> [USING THE INFORMATION]
A: In the anal fissure flashcards, where do 90% of primary anal fissures occur?
B: Continue the anal fissure flashcards from the point where they stop.

> [TEXT SEGMENT]
************

Anal fissures (GI) Flashcards
Define an anal fissure.
Longitudinal or elliptical tears of the squamous lining of the distal anal canal characterised by pain on defecation and rectal bleeding
Describe the aetiology of anal fissures.
- hard stool tears anal skin at dentate line
- alternate theory: ischaemia in anterior/posterior midline of anal skin + deficiency in NO synthase pathway –> spasm of internal anal sphincter (when hard stool is passed, not sufficient blood supply to heal split skin)
What are the first and second most common GI complications of pregnancy?
- haemorrhoids
- anal fissures
How can anal fissures be classified by duration?
- acute: <6 weeks
- chronic: >6 weeks
Where can anal fissures occur?
- primary anal fissures are typically caused by constipation:
- 90% posterior midline
- 10% anterior
- a lateral anal fissure suggests a secondary cause (e.g. Crohn’s) and requires further investigation
- additional Hx of change in bowel habit, weight loss and blood in stools in young-middle aged adults would require an urgent referral to secondary care
What are the clinical features of an anal fissure? (5)
- pain on defecation
- tearing sensation on passing stool
- fresh blood on stool/paper - bright red rectal bleeding
- anal spasm (and itching)
- intermittent
What might be seen on examination of an anal fissure? (4)
- fissure visible on retraction of buttock - indurated (hardened) edges and visible internal anal sphincter fibres at its base
- marked spasm of sphincter muscles
- sentinel pile (rare)
- significant tenderness makes DRE unsuitable
How might someone describe the pain of an anal fissure?

************

> [DATA SHOWN]

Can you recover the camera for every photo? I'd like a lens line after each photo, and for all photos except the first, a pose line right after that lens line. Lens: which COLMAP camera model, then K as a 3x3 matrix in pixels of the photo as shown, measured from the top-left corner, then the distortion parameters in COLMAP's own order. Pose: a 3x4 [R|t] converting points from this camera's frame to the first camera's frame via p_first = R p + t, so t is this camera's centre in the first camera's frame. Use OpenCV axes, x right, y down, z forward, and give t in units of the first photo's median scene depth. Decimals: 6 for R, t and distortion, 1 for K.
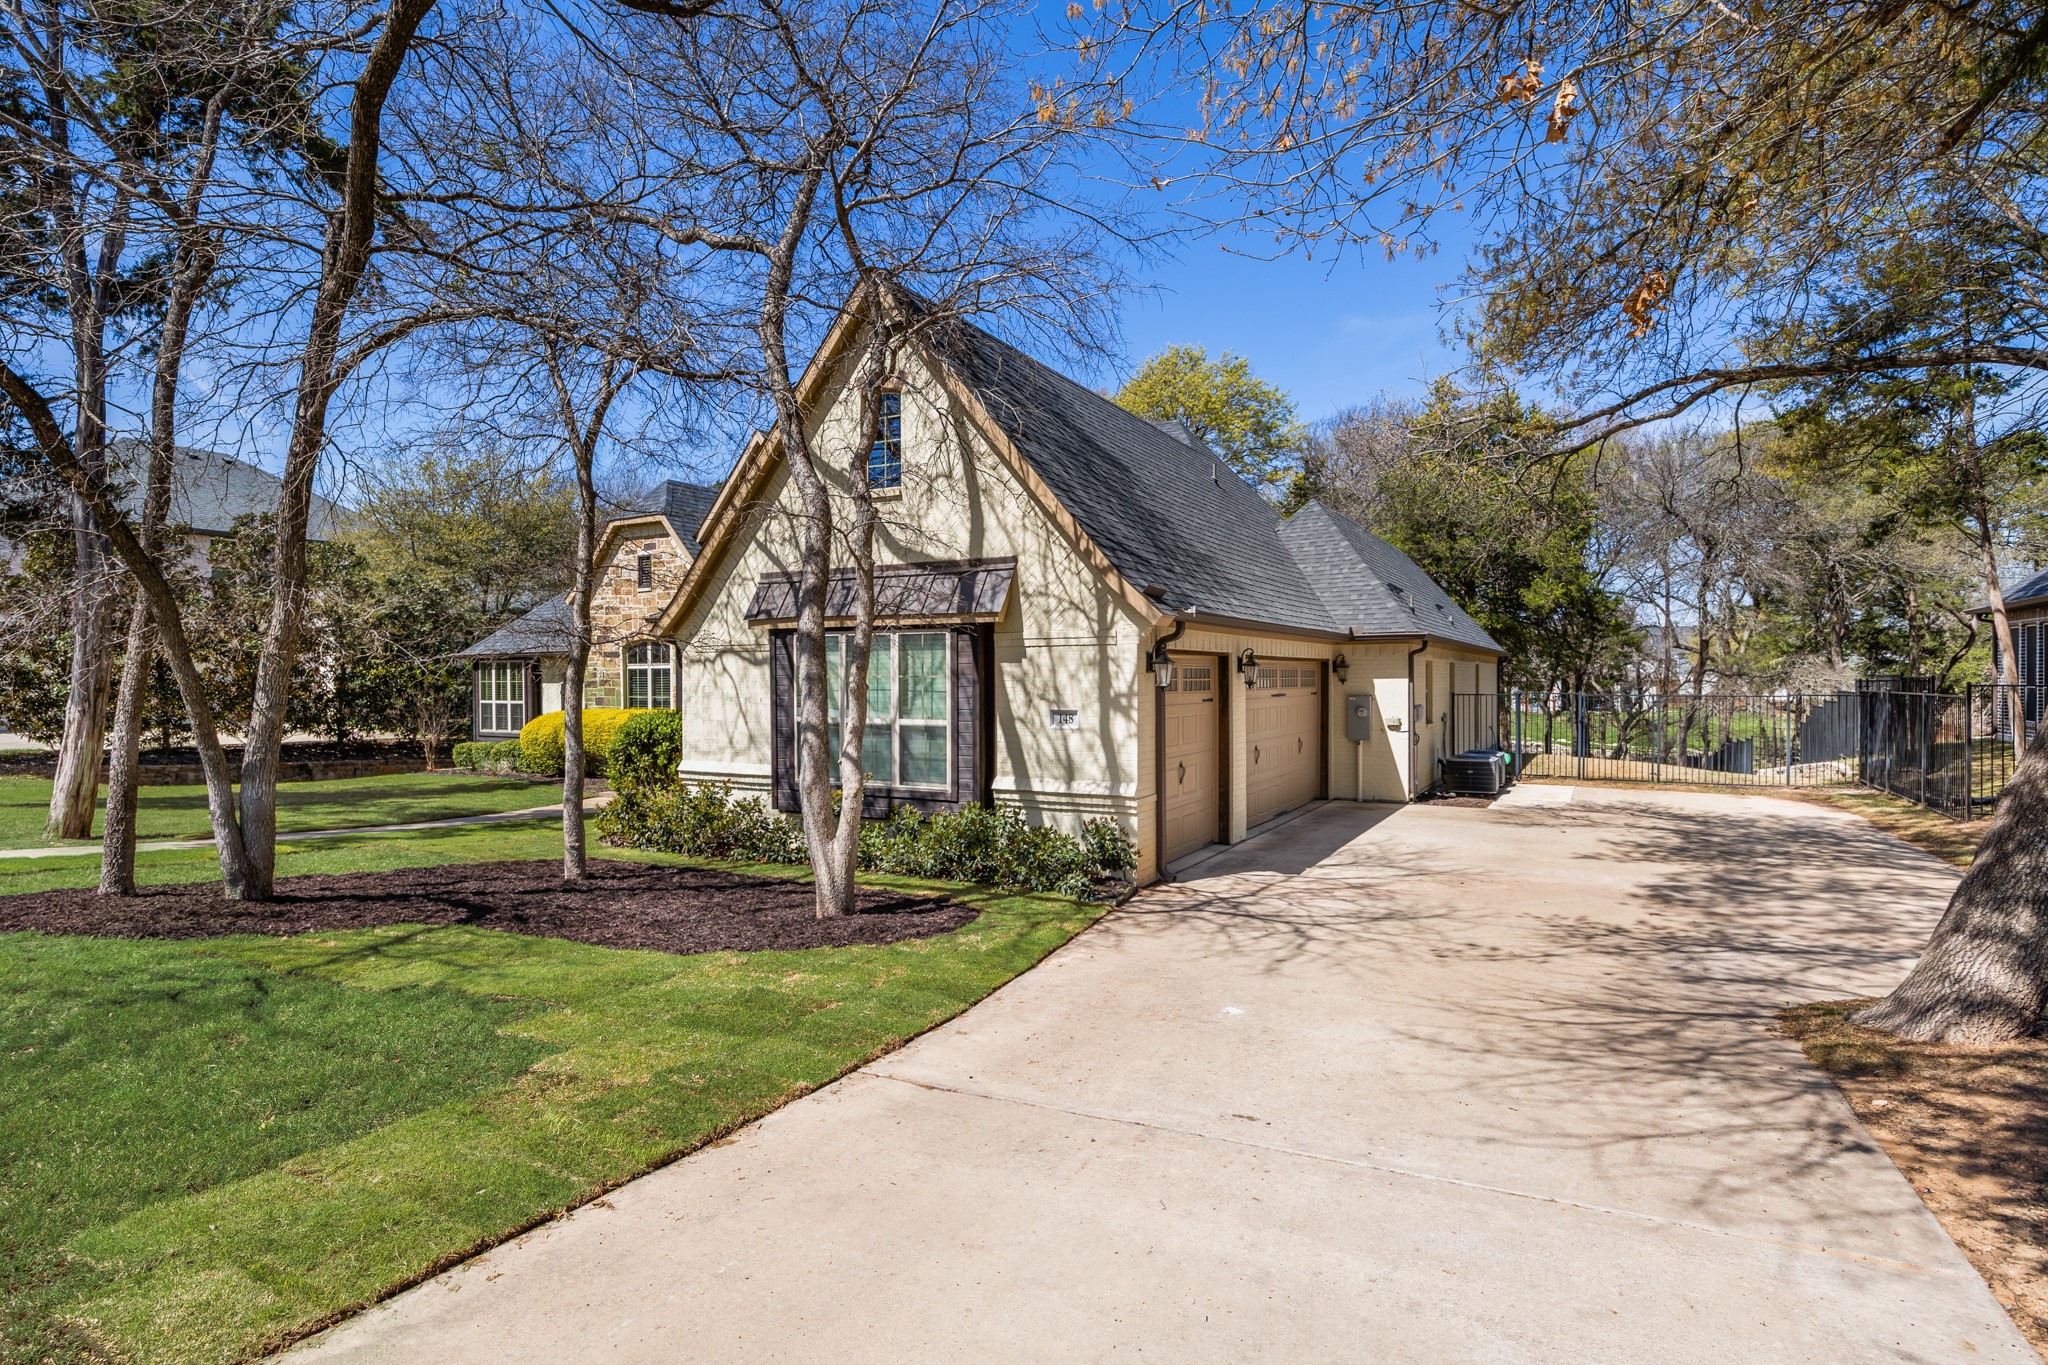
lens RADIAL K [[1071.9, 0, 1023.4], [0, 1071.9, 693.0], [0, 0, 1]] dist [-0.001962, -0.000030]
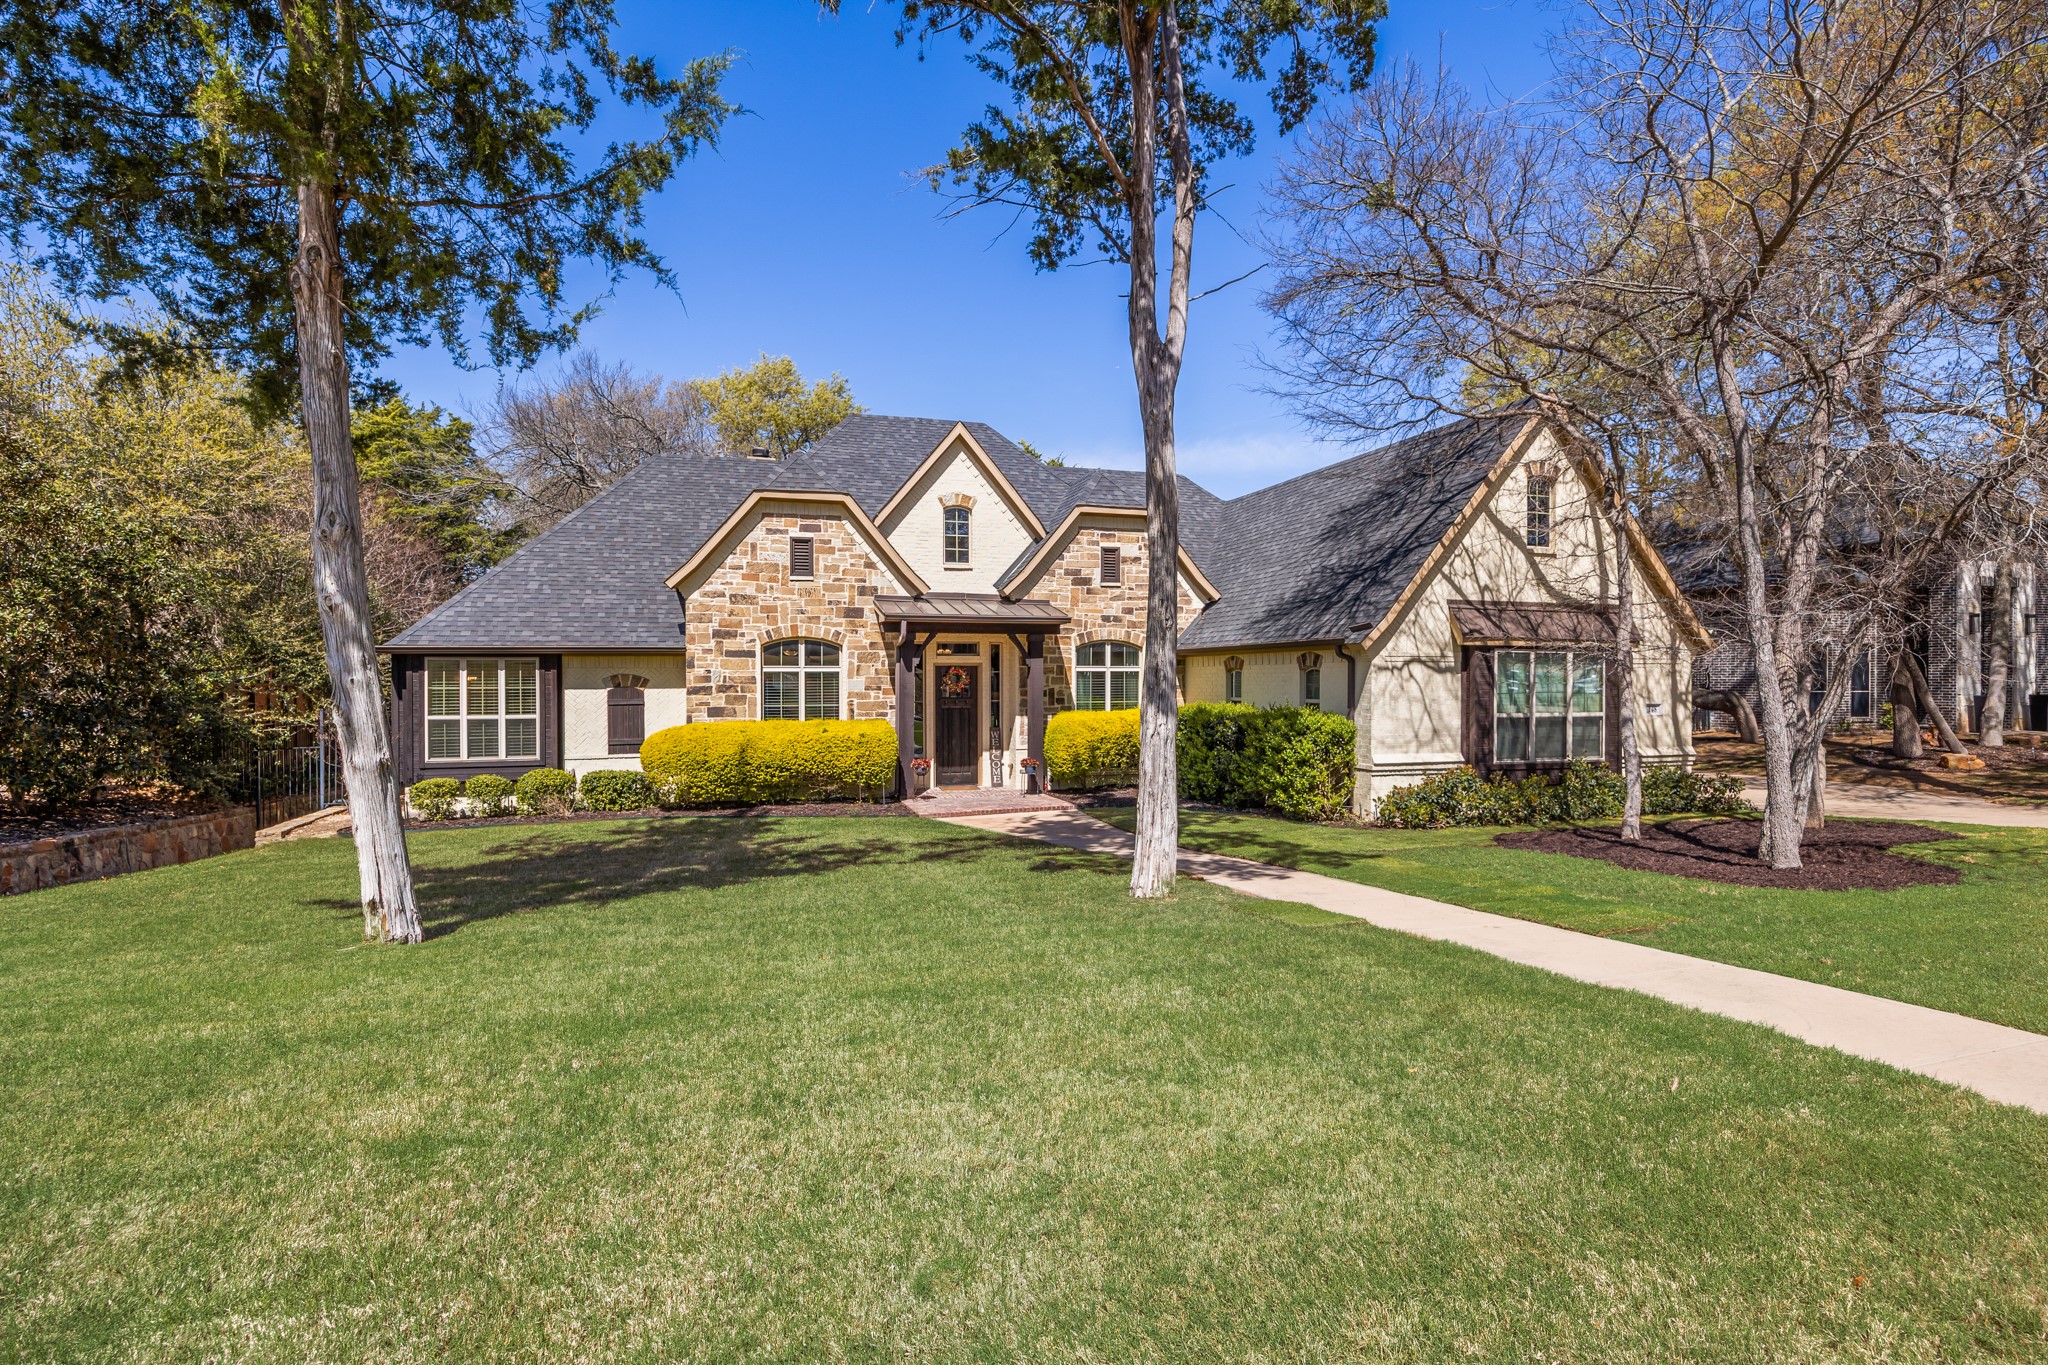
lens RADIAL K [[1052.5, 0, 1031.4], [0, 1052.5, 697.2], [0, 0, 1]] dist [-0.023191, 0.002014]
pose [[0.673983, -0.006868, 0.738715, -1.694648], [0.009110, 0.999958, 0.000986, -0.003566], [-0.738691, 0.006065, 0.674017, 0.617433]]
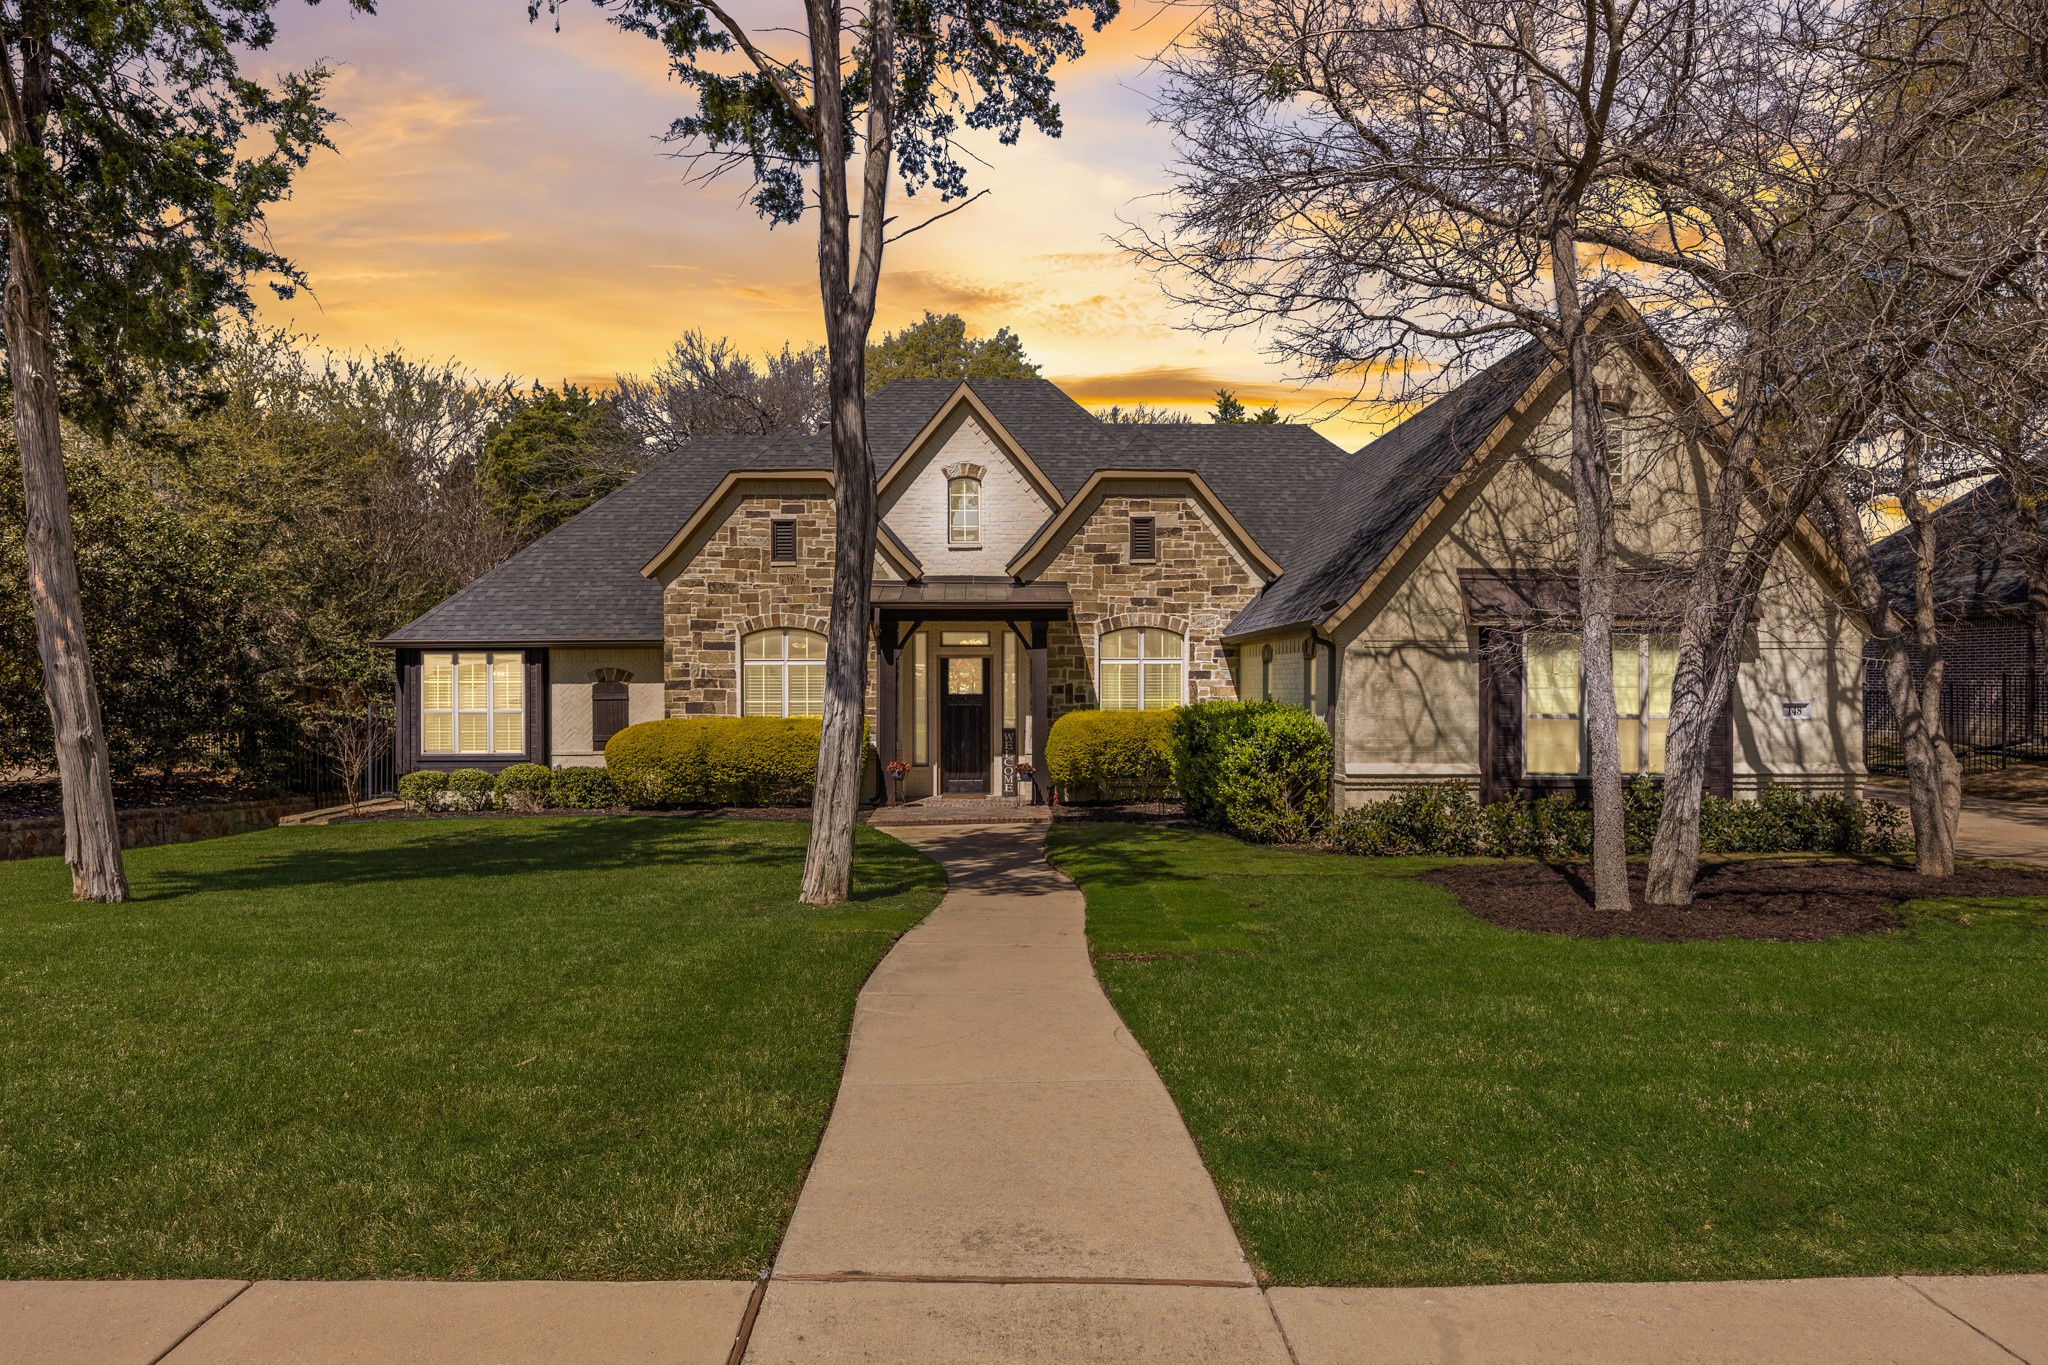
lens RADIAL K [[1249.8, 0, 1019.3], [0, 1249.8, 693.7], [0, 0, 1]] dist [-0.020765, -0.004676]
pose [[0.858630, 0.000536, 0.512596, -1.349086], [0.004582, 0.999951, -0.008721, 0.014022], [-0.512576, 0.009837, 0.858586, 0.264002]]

************

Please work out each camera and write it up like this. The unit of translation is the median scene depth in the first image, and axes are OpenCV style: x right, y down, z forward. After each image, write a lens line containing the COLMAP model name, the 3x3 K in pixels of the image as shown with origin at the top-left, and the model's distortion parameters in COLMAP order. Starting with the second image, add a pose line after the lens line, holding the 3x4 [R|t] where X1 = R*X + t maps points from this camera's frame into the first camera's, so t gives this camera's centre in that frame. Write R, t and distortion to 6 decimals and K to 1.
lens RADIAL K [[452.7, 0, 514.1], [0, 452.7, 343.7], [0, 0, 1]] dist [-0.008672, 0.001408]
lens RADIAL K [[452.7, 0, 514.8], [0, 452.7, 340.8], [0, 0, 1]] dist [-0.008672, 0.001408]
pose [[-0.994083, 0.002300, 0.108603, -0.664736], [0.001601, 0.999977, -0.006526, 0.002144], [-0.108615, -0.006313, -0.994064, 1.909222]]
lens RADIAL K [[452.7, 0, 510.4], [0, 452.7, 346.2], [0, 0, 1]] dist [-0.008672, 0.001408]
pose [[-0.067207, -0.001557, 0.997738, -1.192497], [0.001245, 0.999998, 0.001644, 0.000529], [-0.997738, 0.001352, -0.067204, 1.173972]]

************

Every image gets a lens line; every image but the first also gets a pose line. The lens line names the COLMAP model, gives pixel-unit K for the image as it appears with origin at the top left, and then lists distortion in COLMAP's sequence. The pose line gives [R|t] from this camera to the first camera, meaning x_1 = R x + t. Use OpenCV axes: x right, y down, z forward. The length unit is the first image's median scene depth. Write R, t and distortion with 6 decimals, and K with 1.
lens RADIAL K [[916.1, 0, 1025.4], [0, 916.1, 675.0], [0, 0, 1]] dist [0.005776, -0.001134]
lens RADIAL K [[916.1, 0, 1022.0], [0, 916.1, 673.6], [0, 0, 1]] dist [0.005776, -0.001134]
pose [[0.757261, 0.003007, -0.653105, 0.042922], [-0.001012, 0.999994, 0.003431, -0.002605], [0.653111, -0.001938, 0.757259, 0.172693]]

************

> [RESULTS FOR THE EXERCISE]
A: In the posterior midline.

B:
Severe pain on defecation “like passing broken glass” - pain may continue for 1-2 hours and can be burning
What are some risk factors for anal fissure? (6)
- middle age
- hard stool / constipation
- pregnancy (3rd trimester)
- opiate analgesia (associated with constipation)
- IBD
- STI (e.g. HIV, herpes, syphilis)
How are anal fissures diagnosed?
Clinical diagnosis - no tests necessary at initial presentation
When is anal manometry done for an anal fissure?
Used to determine second-line treatment in resistant fissures - determines resting pressure (could be low)
When is anal ultrasound done for an anal fissure?
In patients with suspected anatomical deficits - exclude secondary cause of anal fissure or alternative diagnosis with anoscopy, colonoscopy, sigmoidoscopy
What are some differential diagnoses for anal fissure? (8)
- Crohn’s disease (lateral fissure)
- sarcoidosis (lateral fissure, respiratory symptoms)
- TB (lateral fissure)
- HIV (IV drug use)
- lymphoma
- syphilis
- anal carcinoma
- perianal abscess (spiking temperatures)
How do we manage anal fissures on presentation?
- conservative treatment: high fibre diet, adequate fluid intake, sitz baths, topical analgesia (lidocaine), topical anaesthetics, lubricants
- bulk-forming laxatives e.g. docusate sodium (if not tolerated –> lactulose)
How do we manage anal fissures that have gone 1 week or more without improvement?
- topical glyceryl trinitrate (GTN) for vasodilation to increase blood flow
- 6-8 weeks for re-epithelialisation of fissure
- lowers anal resting pressure but need to limit dose due to headache (cerebral vasodilation)
- topical diltiazem (alternative if headache not tolerated - often used 1st line due to better side effect profile)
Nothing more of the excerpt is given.